### Assigned task
Go to the line that contains "Schedule of Expenditures of State" and transcribe from there to the end of the entries, that line and the last one included.

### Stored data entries
--------------------------------
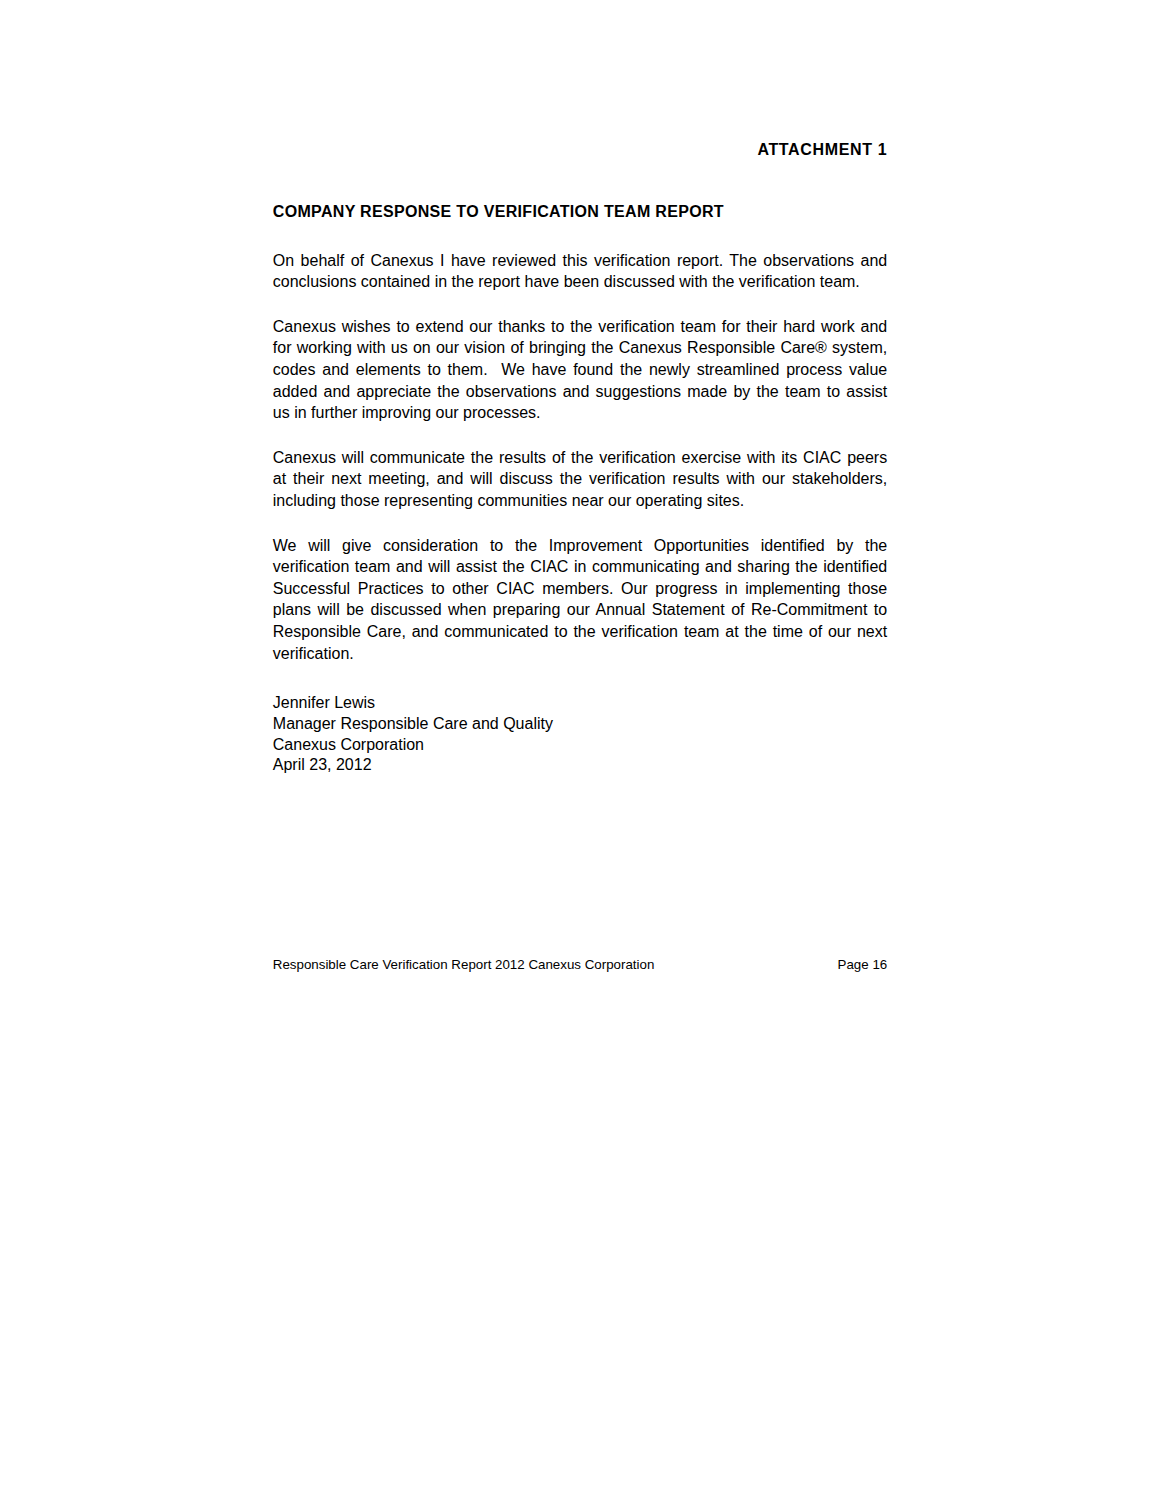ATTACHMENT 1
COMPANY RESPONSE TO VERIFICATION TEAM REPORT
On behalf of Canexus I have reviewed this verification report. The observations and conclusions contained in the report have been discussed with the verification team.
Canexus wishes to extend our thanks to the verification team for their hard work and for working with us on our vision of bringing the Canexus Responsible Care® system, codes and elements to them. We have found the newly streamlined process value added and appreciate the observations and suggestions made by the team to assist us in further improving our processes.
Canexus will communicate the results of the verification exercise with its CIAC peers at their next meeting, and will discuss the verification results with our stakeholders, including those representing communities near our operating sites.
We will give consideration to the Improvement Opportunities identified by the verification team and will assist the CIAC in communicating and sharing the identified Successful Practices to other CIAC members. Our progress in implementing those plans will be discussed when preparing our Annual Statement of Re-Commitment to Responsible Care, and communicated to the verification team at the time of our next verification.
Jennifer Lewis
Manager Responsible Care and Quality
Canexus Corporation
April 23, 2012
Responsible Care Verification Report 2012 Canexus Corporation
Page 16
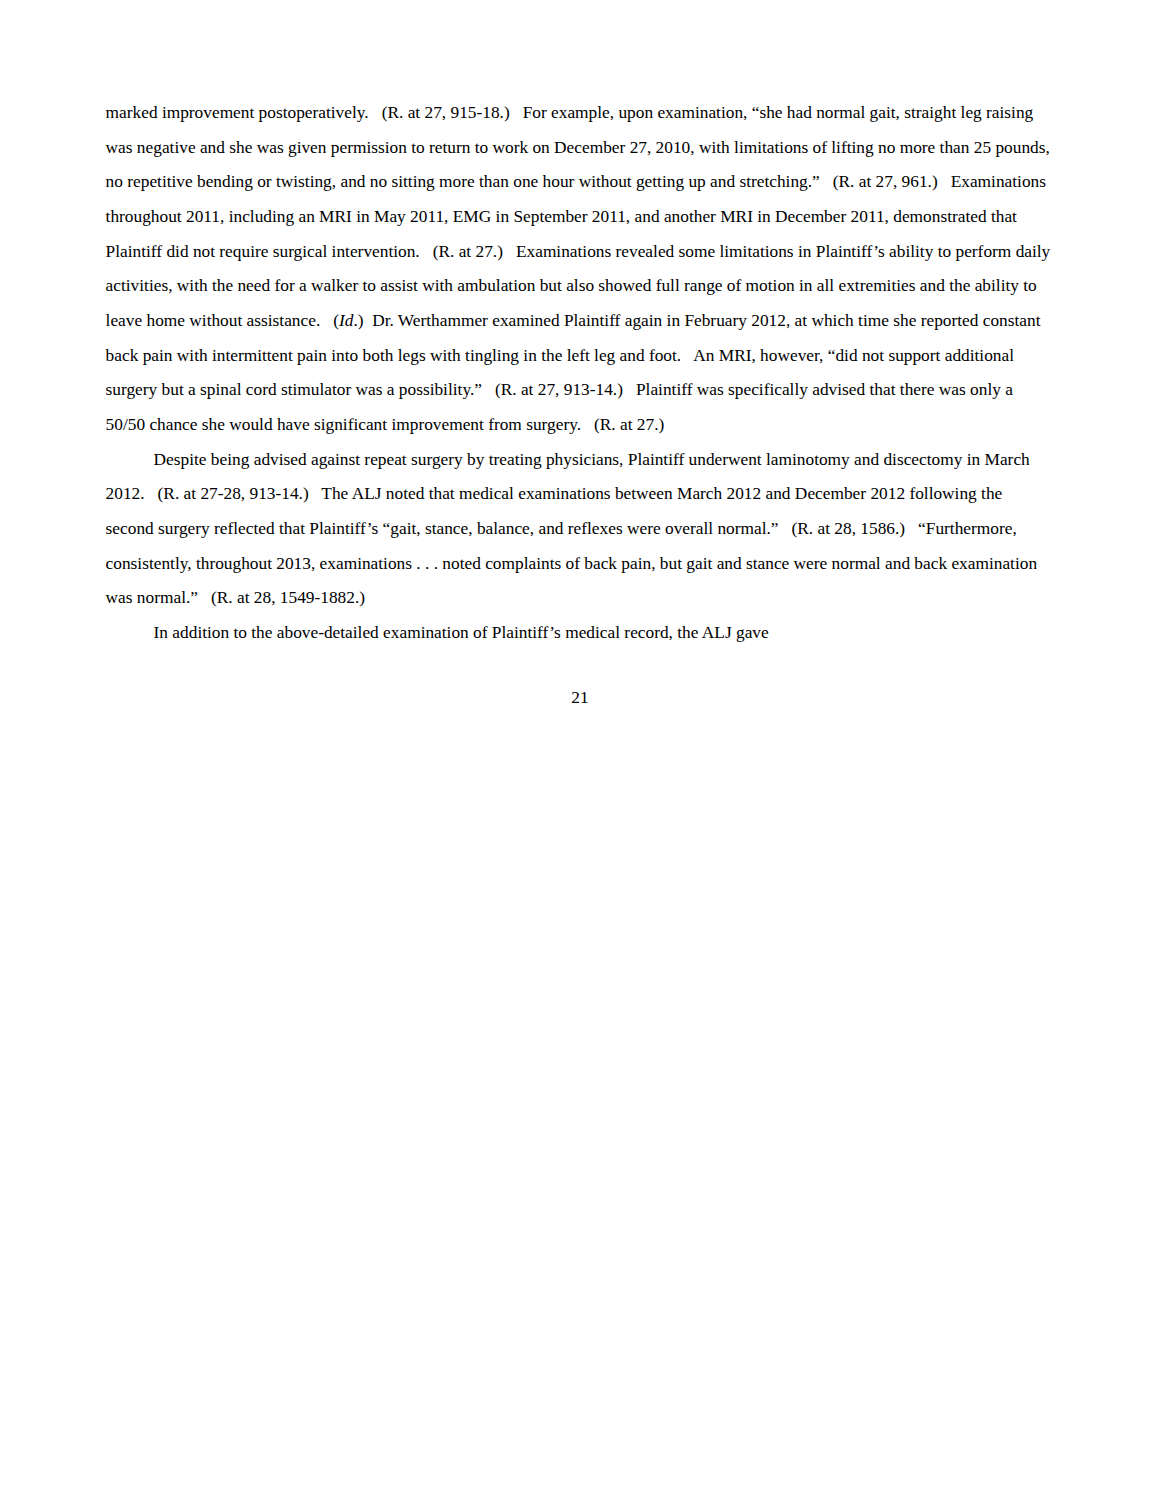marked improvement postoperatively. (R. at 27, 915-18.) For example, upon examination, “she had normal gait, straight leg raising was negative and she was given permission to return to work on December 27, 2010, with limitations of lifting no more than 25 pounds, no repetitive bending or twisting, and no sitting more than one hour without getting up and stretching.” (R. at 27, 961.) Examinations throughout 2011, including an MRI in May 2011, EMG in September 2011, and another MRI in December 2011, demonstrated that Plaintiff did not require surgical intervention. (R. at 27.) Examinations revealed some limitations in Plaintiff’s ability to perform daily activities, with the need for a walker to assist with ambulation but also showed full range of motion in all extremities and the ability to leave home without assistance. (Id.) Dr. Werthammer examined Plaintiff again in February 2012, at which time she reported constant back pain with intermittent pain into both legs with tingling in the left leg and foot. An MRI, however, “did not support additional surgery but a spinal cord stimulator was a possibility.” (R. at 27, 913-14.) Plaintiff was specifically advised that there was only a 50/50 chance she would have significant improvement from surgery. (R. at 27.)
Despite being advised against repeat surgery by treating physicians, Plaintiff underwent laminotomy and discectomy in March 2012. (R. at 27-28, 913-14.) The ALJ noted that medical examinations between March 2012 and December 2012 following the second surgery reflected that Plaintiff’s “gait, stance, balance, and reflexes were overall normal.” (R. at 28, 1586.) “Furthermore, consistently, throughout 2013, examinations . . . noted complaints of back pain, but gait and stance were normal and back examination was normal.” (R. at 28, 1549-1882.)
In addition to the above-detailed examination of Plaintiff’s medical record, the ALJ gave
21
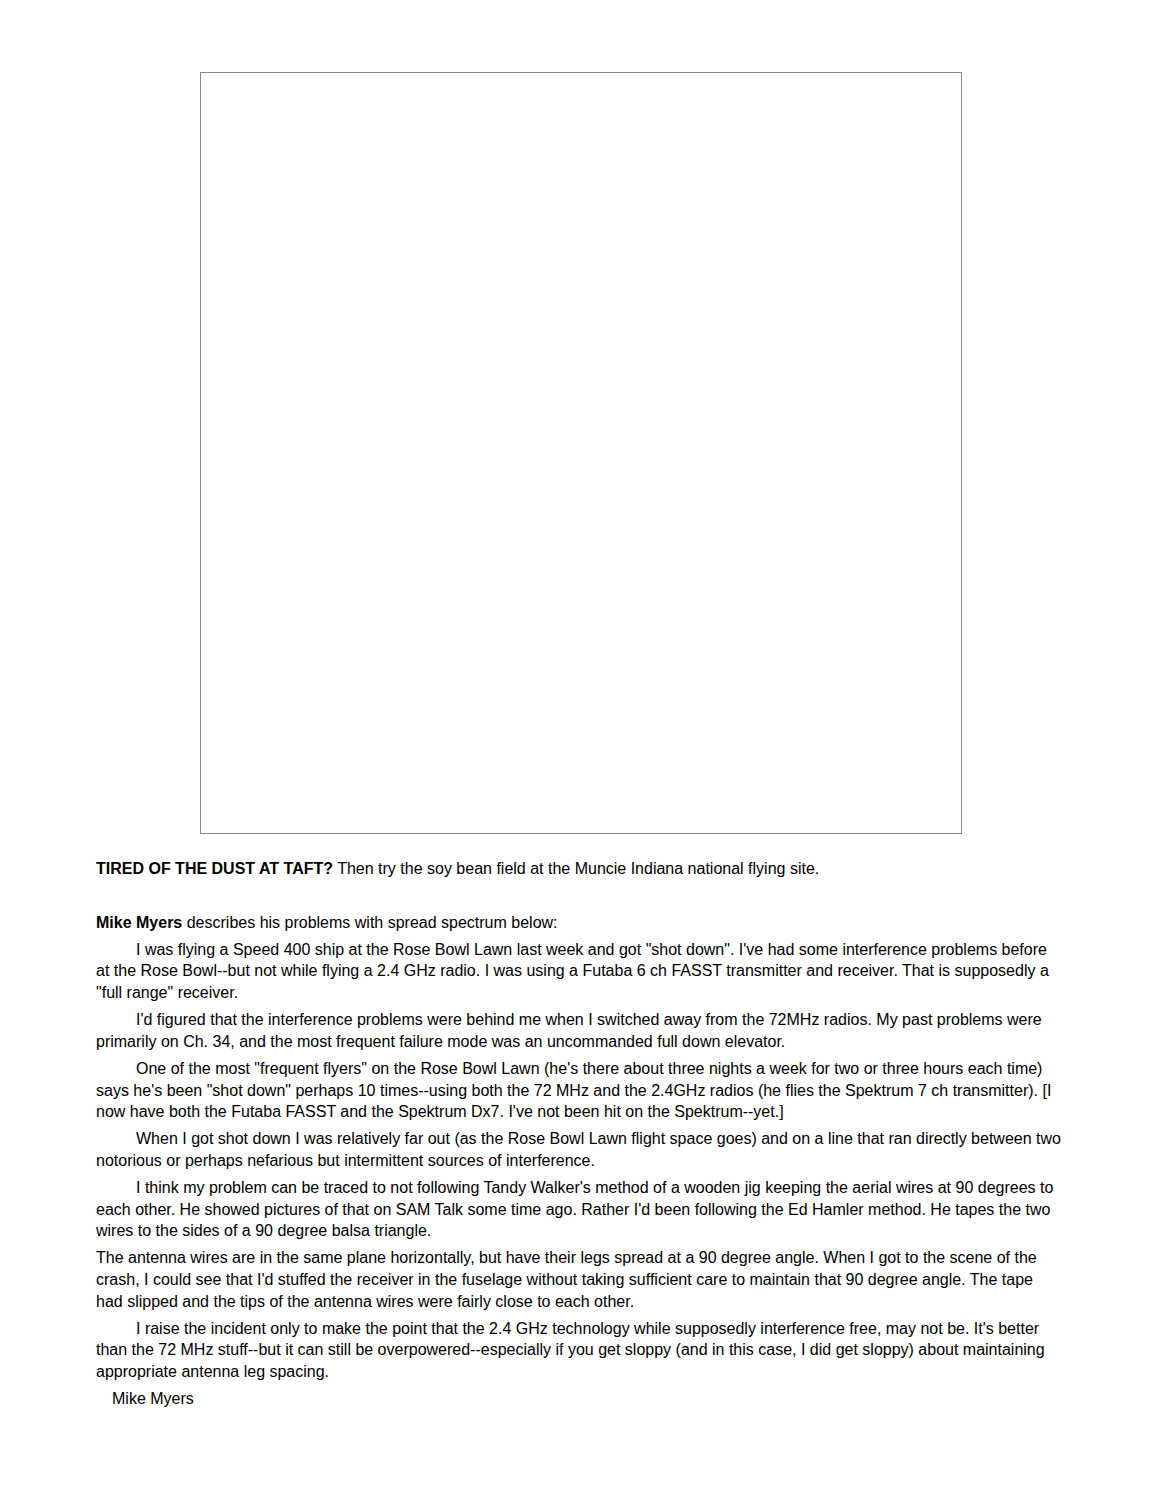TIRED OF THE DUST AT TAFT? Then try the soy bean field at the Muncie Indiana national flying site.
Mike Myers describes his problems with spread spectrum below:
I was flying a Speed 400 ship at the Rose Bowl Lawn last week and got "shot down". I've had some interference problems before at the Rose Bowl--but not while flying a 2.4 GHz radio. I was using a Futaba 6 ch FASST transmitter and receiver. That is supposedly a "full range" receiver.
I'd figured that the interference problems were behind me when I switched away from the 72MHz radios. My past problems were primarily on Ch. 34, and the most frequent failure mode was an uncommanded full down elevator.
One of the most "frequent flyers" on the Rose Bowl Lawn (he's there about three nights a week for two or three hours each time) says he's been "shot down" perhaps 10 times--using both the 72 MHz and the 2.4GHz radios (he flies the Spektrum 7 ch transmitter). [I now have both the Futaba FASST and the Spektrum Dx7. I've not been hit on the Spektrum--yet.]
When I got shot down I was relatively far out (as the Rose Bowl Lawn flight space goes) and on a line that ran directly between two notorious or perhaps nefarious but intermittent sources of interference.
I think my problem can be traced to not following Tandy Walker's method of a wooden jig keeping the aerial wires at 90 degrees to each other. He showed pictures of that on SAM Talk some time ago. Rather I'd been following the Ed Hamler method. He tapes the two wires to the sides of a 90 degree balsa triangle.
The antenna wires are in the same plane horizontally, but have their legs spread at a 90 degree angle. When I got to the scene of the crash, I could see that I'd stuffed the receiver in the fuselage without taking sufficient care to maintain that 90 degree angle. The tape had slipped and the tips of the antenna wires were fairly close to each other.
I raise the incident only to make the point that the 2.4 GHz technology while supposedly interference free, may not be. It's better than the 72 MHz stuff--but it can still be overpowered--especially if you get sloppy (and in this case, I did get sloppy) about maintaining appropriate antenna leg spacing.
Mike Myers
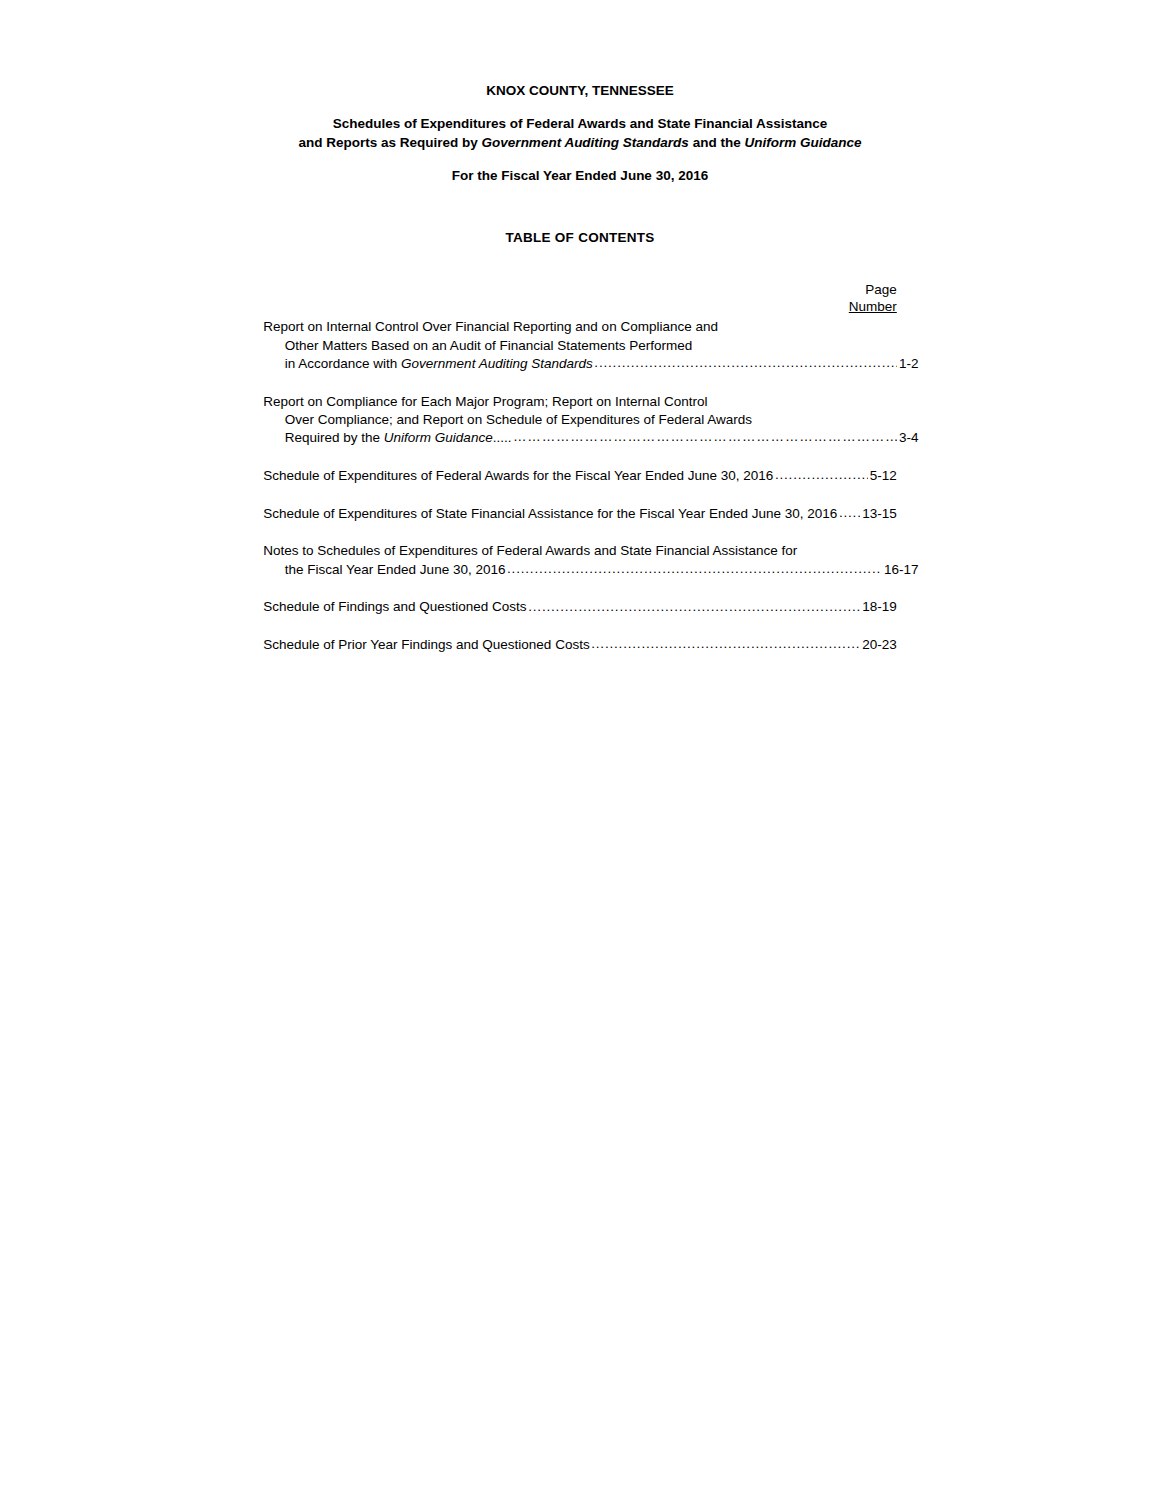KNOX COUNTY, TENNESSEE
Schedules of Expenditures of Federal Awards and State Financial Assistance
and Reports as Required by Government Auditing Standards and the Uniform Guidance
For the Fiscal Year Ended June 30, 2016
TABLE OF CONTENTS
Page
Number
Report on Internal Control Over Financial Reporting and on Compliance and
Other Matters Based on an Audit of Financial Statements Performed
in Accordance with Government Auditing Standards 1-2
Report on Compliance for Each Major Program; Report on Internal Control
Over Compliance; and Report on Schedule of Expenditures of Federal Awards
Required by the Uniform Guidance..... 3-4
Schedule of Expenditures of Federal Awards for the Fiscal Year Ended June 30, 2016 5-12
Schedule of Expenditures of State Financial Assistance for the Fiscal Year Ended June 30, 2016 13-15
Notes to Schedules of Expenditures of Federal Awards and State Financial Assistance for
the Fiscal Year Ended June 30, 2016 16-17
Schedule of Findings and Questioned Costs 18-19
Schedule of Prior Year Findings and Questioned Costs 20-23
--------------------------------
### Task output
Schedule of Expenditures of State Financial Assistance for the Fiscal Year Ended June 30, 2016 13-15
Notes to Schedules of Expenditures of Federal Awards and State Financial Assistance for
the Fiscal Year Ended June 30, 2016 16-17
Schedule of Findings and Questioned Costs 18-19
Schedule of Prior Year Findings and Questioned Costs 20-23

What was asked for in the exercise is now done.